Simply, benchmarks are a set of standards that you can reference observations from and determine deviations. Benchmarks allow us to say that something deviates by some order of units. In the case of computer security, benchmarks allow us to judge how secure a system is based on best practice theory for preventing unwanted threats from compromising a host. They outline all the proper settings and run time parameters for securing a host, provide guidance on how to implement them, and finally a vehicle for testing hosts against these parameters (OVAL). IT Security benchmarks are available from a wide variety of sources such as CIS, NIST, Microsoft, and DISA. All of these can be implemented by SCAP compliant scanning solutions to benchmark how well the IT infrastructure is secured within your organization. This provides a straight line form of reference for gauging how secure you are from the latest security threats using tools created by the most brilliant minds in the industry.

IT Security benchmarks have been around for a long time.
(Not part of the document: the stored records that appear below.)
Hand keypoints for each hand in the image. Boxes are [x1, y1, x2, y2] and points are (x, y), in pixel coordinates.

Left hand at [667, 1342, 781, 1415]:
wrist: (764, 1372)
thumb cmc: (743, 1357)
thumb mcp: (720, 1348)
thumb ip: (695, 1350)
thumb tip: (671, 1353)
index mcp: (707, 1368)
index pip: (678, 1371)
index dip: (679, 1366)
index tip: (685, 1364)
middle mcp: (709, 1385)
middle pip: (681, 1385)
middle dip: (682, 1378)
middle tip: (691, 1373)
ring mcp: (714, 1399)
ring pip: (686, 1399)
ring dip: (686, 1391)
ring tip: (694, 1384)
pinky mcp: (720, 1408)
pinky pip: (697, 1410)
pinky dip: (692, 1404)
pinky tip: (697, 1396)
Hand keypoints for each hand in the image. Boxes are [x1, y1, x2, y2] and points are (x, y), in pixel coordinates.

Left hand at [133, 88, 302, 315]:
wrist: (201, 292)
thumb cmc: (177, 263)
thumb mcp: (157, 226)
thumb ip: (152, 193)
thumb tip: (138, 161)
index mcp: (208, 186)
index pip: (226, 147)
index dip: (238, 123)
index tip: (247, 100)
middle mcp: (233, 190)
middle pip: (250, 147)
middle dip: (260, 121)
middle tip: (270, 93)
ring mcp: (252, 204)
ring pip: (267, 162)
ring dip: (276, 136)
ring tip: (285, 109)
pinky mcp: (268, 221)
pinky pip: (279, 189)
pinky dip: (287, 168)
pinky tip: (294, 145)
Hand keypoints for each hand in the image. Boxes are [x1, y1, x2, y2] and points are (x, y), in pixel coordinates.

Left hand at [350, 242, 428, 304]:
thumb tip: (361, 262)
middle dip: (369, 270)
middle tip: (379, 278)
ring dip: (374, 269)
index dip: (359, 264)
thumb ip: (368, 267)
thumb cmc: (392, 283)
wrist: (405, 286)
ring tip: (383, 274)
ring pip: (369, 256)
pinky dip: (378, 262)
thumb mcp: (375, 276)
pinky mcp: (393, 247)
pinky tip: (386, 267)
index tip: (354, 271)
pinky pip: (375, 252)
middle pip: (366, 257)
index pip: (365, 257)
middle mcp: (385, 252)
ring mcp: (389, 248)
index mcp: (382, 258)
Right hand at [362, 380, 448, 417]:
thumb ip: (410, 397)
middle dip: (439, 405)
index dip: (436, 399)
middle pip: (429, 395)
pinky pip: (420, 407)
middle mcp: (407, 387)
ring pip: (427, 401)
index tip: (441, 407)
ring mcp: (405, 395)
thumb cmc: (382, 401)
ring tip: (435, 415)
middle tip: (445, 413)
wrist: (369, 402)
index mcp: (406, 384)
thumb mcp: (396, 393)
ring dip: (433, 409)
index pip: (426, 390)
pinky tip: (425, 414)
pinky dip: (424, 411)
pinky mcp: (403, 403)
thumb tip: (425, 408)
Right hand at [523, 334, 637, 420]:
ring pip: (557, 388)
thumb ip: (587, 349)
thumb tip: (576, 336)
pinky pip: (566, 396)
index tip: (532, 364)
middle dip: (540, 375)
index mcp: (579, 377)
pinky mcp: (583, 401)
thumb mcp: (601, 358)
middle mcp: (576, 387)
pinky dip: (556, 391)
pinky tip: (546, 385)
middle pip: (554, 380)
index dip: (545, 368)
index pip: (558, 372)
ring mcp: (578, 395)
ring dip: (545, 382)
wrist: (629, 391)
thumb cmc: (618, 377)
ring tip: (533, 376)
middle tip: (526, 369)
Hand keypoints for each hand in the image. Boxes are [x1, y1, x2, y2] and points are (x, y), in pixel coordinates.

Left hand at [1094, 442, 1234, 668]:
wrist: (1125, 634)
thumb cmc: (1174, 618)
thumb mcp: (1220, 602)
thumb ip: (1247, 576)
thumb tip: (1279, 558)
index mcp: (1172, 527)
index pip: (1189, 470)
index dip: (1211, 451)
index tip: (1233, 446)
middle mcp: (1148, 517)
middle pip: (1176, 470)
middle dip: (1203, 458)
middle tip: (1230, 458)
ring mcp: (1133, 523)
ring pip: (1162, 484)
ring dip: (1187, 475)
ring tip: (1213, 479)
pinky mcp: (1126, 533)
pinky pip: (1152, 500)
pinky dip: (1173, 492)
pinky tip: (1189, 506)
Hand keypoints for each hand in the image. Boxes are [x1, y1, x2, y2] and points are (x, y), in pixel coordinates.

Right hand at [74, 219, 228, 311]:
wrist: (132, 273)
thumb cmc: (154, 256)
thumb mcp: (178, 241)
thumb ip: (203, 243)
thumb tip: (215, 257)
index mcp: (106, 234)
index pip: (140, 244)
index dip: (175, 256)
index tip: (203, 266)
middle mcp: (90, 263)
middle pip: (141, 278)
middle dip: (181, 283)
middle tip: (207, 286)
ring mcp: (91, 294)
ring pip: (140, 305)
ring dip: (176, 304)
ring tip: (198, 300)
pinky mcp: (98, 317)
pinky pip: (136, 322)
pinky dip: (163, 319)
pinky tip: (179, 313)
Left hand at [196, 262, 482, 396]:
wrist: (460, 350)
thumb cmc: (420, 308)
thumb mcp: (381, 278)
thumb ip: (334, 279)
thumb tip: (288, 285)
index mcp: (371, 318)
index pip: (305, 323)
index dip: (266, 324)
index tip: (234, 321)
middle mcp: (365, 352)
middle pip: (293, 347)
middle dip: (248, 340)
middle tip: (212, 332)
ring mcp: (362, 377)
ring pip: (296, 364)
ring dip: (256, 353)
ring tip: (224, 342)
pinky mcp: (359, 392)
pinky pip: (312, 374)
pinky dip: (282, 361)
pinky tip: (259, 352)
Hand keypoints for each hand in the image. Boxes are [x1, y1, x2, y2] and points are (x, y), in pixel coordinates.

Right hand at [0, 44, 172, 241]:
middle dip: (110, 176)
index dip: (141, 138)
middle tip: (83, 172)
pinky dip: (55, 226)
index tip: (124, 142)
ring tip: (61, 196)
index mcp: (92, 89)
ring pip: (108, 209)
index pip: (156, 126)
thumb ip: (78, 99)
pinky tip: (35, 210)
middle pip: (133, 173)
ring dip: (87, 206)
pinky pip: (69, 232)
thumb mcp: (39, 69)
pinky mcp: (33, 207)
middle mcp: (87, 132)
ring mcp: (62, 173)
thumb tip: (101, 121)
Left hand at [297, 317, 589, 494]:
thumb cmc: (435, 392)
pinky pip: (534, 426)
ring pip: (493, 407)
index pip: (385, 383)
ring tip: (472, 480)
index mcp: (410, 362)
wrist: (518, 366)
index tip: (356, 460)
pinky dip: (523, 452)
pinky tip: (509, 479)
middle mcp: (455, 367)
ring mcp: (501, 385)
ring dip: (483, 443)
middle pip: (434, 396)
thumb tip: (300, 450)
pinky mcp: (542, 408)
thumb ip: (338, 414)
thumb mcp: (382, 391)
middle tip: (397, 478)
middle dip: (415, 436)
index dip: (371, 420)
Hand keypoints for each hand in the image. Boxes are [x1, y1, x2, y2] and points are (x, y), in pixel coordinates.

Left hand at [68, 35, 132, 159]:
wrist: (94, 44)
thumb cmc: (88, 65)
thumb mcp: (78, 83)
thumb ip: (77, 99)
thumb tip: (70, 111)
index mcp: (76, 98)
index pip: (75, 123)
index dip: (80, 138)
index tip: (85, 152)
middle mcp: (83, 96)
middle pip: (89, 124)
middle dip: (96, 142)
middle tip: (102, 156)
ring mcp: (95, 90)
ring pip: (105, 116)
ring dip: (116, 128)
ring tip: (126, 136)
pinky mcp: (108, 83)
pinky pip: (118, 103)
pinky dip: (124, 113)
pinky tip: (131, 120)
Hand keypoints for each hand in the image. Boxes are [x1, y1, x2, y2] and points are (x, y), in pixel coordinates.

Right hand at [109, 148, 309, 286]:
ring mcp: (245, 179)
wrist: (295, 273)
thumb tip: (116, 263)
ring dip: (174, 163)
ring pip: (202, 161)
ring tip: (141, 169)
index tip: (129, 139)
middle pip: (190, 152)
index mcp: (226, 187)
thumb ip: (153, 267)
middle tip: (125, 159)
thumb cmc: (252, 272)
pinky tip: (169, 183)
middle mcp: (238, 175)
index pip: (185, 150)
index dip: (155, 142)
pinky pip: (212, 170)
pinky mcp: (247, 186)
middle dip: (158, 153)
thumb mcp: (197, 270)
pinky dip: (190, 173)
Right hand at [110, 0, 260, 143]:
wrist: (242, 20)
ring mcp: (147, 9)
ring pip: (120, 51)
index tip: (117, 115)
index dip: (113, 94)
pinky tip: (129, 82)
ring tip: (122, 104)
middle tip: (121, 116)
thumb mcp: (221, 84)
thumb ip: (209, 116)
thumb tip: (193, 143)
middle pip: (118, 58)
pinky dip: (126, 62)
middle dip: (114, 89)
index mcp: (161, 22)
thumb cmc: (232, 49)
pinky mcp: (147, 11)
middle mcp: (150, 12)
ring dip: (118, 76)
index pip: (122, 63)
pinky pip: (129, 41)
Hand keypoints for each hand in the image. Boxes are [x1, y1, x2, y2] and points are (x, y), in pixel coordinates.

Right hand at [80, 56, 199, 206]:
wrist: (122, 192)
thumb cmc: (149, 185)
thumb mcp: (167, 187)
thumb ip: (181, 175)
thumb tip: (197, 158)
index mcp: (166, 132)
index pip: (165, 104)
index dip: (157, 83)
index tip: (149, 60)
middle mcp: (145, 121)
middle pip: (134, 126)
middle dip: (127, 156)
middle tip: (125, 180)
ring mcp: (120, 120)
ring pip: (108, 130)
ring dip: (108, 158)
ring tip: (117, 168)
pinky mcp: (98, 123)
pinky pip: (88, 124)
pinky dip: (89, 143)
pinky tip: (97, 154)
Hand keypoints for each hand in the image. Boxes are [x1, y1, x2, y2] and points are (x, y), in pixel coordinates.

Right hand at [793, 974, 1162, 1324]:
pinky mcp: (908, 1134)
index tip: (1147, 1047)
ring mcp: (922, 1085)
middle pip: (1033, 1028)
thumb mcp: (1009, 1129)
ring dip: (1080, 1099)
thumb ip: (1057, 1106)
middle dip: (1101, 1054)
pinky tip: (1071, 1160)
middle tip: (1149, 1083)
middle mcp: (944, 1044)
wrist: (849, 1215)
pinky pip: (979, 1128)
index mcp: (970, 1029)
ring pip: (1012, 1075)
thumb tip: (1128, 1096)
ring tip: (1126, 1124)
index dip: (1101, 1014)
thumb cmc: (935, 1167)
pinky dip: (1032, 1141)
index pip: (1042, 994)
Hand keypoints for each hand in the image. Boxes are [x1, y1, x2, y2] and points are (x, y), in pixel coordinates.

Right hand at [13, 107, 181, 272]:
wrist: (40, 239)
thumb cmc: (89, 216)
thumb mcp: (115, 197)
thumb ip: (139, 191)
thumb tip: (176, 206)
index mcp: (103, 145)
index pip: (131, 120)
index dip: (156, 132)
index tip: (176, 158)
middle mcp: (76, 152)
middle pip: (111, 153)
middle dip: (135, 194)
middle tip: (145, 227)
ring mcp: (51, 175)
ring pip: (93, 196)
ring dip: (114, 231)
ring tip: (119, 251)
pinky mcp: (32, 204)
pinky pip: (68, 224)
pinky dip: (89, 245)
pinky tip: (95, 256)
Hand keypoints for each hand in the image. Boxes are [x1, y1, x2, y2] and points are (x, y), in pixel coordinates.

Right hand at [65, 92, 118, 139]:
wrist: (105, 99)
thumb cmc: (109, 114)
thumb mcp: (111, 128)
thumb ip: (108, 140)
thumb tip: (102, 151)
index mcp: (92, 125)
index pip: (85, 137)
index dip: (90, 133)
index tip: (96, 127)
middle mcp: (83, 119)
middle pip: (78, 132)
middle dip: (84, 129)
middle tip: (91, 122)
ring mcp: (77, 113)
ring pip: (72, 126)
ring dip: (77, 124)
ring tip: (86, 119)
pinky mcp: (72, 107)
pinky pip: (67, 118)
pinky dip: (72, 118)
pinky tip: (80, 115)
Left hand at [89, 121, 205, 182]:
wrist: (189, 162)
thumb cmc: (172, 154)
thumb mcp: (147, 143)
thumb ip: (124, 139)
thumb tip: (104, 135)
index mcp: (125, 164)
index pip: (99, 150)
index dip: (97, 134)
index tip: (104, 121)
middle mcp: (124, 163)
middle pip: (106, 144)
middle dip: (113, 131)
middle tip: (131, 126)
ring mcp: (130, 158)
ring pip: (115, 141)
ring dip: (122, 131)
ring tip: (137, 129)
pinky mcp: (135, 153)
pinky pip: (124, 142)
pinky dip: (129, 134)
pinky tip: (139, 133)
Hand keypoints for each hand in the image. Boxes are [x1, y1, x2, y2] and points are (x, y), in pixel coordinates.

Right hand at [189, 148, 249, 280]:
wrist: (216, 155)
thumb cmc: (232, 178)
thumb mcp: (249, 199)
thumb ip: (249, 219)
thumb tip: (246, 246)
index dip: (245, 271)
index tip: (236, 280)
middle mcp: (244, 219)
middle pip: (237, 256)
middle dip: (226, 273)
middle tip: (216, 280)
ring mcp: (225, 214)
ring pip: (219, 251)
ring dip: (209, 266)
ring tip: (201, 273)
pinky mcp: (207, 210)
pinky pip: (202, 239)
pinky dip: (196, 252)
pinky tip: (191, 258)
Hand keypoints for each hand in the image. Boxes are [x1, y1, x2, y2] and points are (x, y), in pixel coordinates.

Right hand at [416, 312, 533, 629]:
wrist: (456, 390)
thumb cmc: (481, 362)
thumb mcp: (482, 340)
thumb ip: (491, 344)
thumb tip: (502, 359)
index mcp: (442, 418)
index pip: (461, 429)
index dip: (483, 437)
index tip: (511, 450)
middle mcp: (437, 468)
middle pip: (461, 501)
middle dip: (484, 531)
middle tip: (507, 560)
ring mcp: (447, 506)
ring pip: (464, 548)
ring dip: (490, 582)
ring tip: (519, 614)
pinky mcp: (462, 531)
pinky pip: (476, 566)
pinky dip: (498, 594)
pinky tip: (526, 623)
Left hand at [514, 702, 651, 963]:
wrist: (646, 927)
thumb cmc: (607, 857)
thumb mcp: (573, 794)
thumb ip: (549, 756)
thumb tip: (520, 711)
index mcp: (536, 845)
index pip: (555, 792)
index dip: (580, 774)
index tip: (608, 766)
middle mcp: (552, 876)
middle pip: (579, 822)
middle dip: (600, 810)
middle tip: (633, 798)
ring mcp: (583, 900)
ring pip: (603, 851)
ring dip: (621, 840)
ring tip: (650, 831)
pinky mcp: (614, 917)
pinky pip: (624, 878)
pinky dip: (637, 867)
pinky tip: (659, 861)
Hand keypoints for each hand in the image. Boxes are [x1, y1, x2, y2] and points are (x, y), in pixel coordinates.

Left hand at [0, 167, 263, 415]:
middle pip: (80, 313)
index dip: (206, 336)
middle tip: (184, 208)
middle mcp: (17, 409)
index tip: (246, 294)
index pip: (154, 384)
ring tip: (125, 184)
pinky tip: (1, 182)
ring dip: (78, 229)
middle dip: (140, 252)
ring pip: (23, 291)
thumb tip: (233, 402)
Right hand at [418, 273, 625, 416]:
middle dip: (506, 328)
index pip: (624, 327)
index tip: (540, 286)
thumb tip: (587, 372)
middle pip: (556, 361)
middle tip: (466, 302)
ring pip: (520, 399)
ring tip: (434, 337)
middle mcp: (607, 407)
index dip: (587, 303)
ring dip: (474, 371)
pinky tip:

Only recently however, have the processes for implementing them and measuring them matured using automated scanning techniques in an open and standardized (non-proprietary) format. Retina CS 2.0 contains a new module called Configuration Compliance Module that allows users to load their own SCAP benchmarks for measuring the security standards within their environment. Benchmarks provide a uniform method for reporting and measuring that is well understood and uniform across businesses. It removes any assumptions or bias based on interpretation or testing criteria. The scan engine and benchmark complier are integrated into the complete multi-tier Retina management solution for a seamless perception for all the assets on the network.

Determining the state of security threats and even understanding the universe requires both standards and benchmarks. Dr. Hawking’s book simplifies this for readers. eEye has simplified both IT Security and benchmarks so that everyone can benefit from IT Security lessons learned and best practices.